The American Civil Liberties Union (ACLU), always a major player in the Guantanamo detention issue, called the Obama policy “un-American.”
Jonathan Hafetz, a senior ACLU lawyer, told IPS, "By committing to hold suspected criminals indefinitely without charge, the Obama has embraced one of the most lawless and un-American policies of the Bush administration, one that turns the most fundamental principles of the Constitution on their head. The notion that the government can simply hold those it believes "dangerous", without putting them on trial, will ultimately serve neither our liberty nor our security."
And Chip Pitts, president of the Bill of Rights Defense Committee, asked, “How is this any better than Guantanamo itself and the spur such approaches give to al Qaeda?”
He told IPS, “No legal system worthy of the name can possibly imprison people indefinitely on the shameful argument that they are, in the absence of evidence and a fair trial, ‘too dangerous to release’.”
He called the move a “significant calcification of the lawless Bush approach of holding (often tortured) detainees indefinitely -- effectively, perhaps for life -- until the conclusion of some endless ‘war on terror’,” but said it is “actually undermining vital cooperation from European and Muslim allies, support for the rule of law itself and our country’s national standing and historical legacy.”
In a statement, Amnesty International USA, said, “Indefinite detention. There’s been talk about people who can’t be tried but who are too dangerous to release. This is absurd. People must either be charged with a crime and given a fair trial, or be released. End of story. That’s the way it works. Either there’s evidence against you or there isn’t.”
And Virginia Sloan, president of the widely respected Constitution Project, said, “Even if the Obama administration continues to work to close Guantánamo, by pursuing a policy of indefinite detention without charge, the damaging policies that embody the prison will continue, as will the negative effects to American values, the rule of law, and our nation’s reputation abroad.” She urged opposition to the use of military commissions.

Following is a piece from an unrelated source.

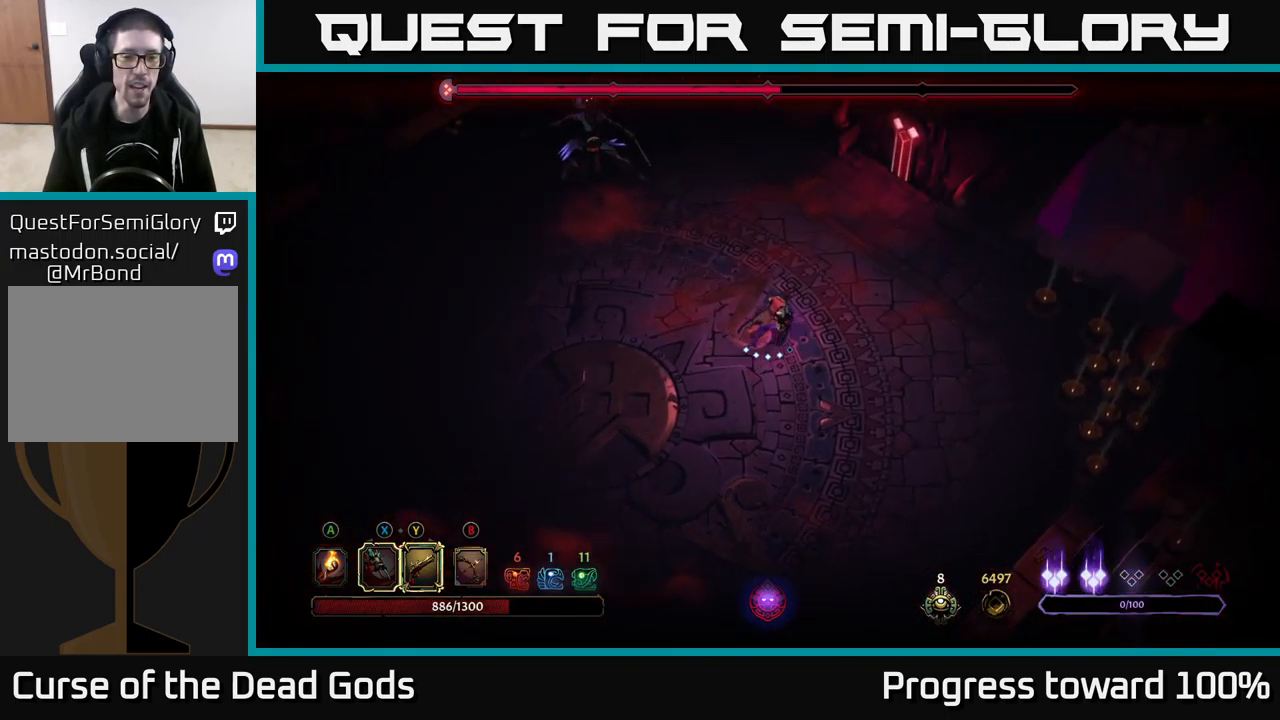
{"buttons": [], "left_stick": "up-left", "right_stick": "center", "events": [[234, "left_stick", "up-left"]]}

The planned closing of the iconic prison facility on the island of Cuba has been, at the same time, one of the Obama Administration’s signature issues and most serious embarrassments. On his first day in office, the new president issued an executive order to close the prison by January 2010. That deadline has now been missed, as congress refuses to accept detainees even for trial in U.S. civilian courts and countries remain reluctant to accept them for resettlement.
For the past year, Justice Department lawyer Matthew G. Olsen has been leading a Task Force of national-security and law-enforcement officials who have been reviewing the files for each GITMO detainee. The review included an evaluation of any evidence against each man, how serious the threat would be if the detainee was released, and the government chances of prosecuting each prisoner successfully. The groups were then evaluated under the direction of Attorney General Eric H. Holder Jr.
But the process does not provide all the answers. For example, about 30 of the prisoners scheduled to be transferred to other countries are Yemenis. But transfers to Yemen have been halted following the attempted bombing of a Detroit-bound airliner on Christmas day. It is believed that this plot was developed by a Yemeni affiliate of Al Qaeda.
Holder is also charged with deciding whether those to be prosecuted should face a civilian trial or a military commission. He has announced that five detainees would face a military commission and five others — including Khalid Shaikh Mohammed, the self-described mastermind of the terrorist attacks of Sept. 11, 2001 — would be tried in civilian court. It is unclear what criteria the government uses to decide between military commissions and civilian courts.